Google’s Earnings: The Search Engine That Could

Google’s Earnings: The Search Engine That Could

REUTERS/Mark Blinch

Last week was earnings week for the big banks; this week, it is the turn of technology companies to take their turn in the spotlight. And for some of them – notably former market superstar Apple (NASDAQ: AAPL) – that may prove to be a rather uncomfortable place to be.

Once, it was the big banks whose outlook was almost perilously uncertain and opaque. Now, despite the post-crisis flurry of regulation that bankers continue to gripe about, most large financial institutions are putting the past behind them, settling legacy issues like contentious litigation surrounding mortgages, and posting healthy gains in revenue absent any of those pesky one-time charges. True, returns on equity still aren’t what they once were, but that’s not the end of the world.

The technology universe, however, offers a more muddled outlook, and that may be why the Nasdaq index has lagged in recent weeks as other major market indicators have either set new highs (the Russell 2000) or broken above technical barriers and into territory not seen in months (the S&P 500).
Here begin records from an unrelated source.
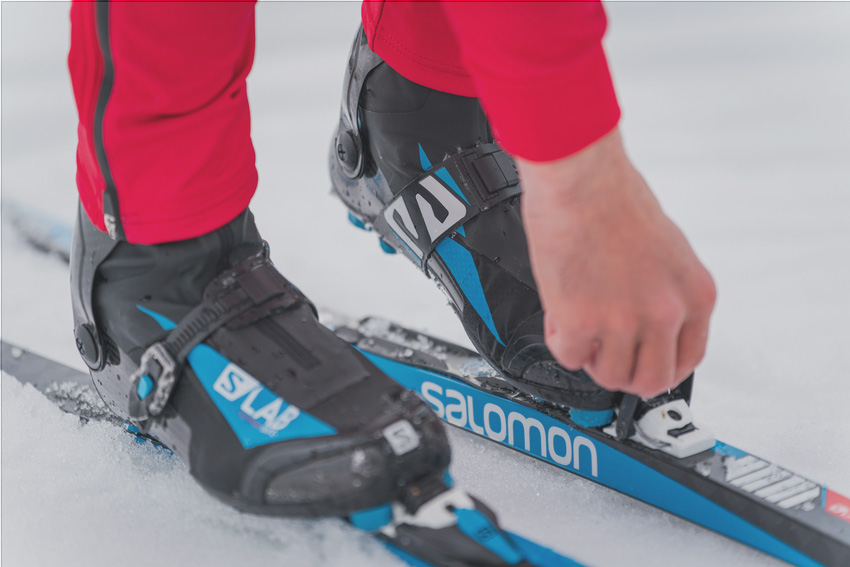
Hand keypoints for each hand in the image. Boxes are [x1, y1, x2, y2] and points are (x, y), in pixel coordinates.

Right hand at [517, 127, 715, 397]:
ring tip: (578, 320)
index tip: (640, 363)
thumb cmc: (614, 197)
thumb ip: (665, 292)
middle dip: (624, 372)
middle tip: (605, 353)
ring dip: (589, 355)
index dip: (659, 367)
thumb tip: (647, 325)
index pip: (688, 360)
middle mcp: (666, 312)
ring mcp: (625, 321)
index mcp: (694, 294)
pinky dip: (560, 338)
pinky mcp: (582, 322)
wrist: (580, 177)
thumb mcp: (667, 250)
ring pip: (608, 375)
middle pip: (651, 381)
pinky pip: (568, 356)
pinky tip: (559, 310)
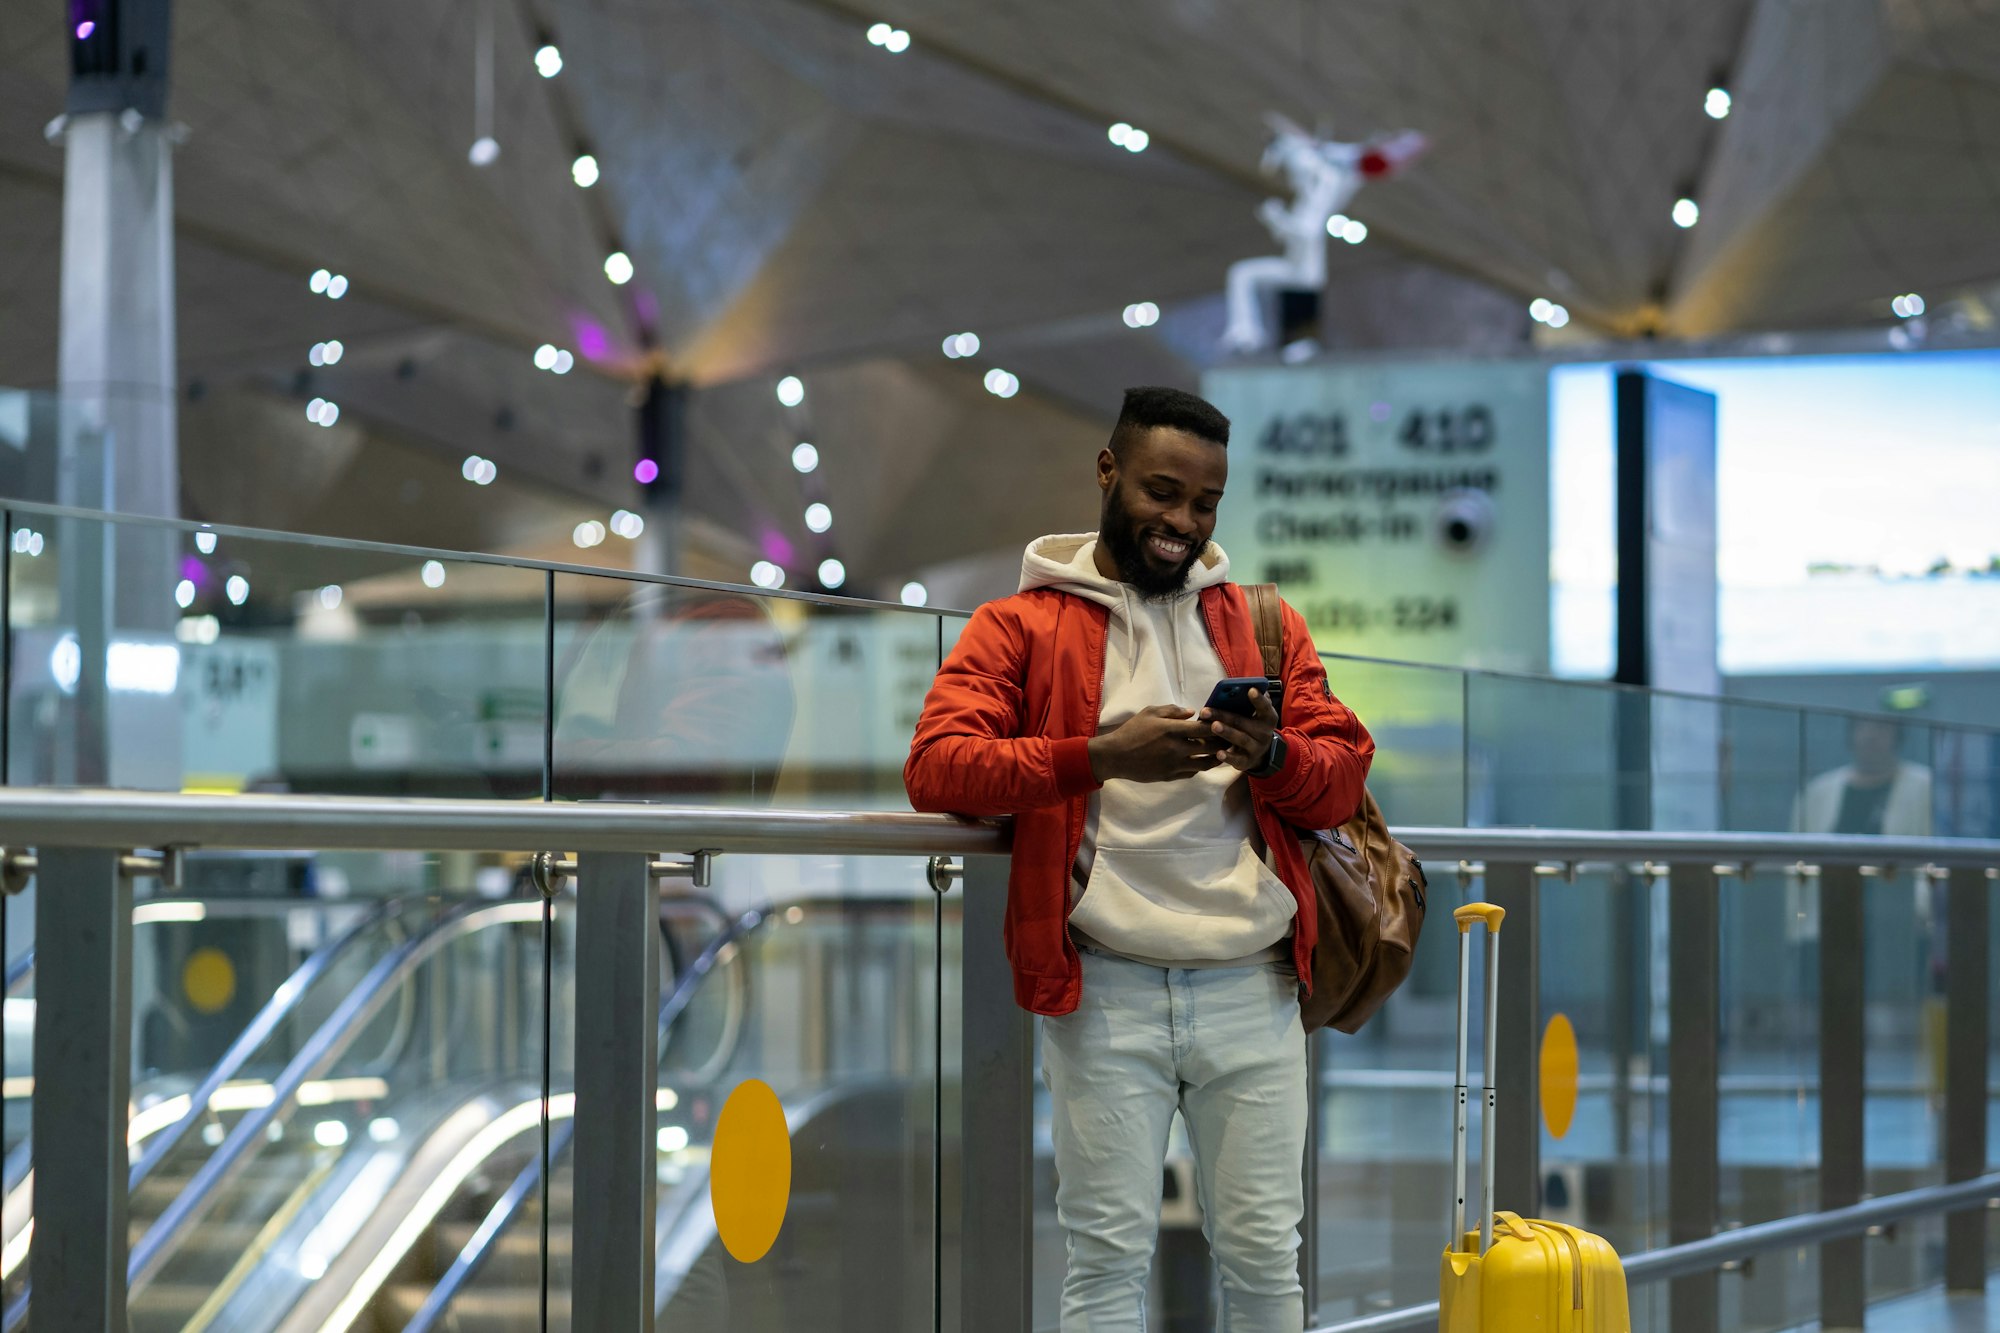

For the year, the Nasdaq Composite index is up about 4.5 percent, while the S&P 500 has risen closer to 5 percent and the Dow Jones industrial average has climbed 5.24 percent.

Trying to anticipate what kind of earnings will come from the technology universe is tricky, given the very different issues affecting various parts of that world. On the one hand, the magnitude of the decline in Intel’s (NASDAQ: INTC) earnings startled even some critics, serving as a reminder of just how gloomy the outlook is for the personal computing industry. (The semiconductor manufacturer issued a profits warning for 2013, and cautioned that its margins may take a beating.) AMD (NYSE: AMD) followed suit, although the magnitude of its fourth-quarter loss wasn’t as great as analysts had anticipated.

And then came Google’s (NASDAQ: GOOG) results, announced late yesterday. The bottom line of $10.59 a share, excluding some items, beat analysts’ expectations of $10.42 a share. While revenue growth was an impressive 36 percent, it didn’t measure up to what analysts had been looking for, at least once traffic acquisition costs were removed from the equation.

There are upsides that warrant a degree of optimism, though: The company announced an uptick in advertising and its average cost per click – what advertisers fork over to Google every time you or I click on one of those buttons on a Google search page or an ad on our Gmail accounts – fell 6 percent, an improvement over the 15 percent slide in the third quarter. That encouraged analysts who worried that the shift from computers to mobile devices would wallop Google’s business.

"We come out of the fourth quarter feeling better about Google's mobile transition and segment growth rate going forward," J.P. Morgan Securities analyst Doug Anmuth said in a note to clients cited by Reuters.

Google’s shares gained nearly 6 percent Wednesday as the markets rose about 0.5 percent, but it will be hard for technology stocks as a group to keep up with the broader market, much less outperform, without strong numbers Wednesday afternoon from Apple.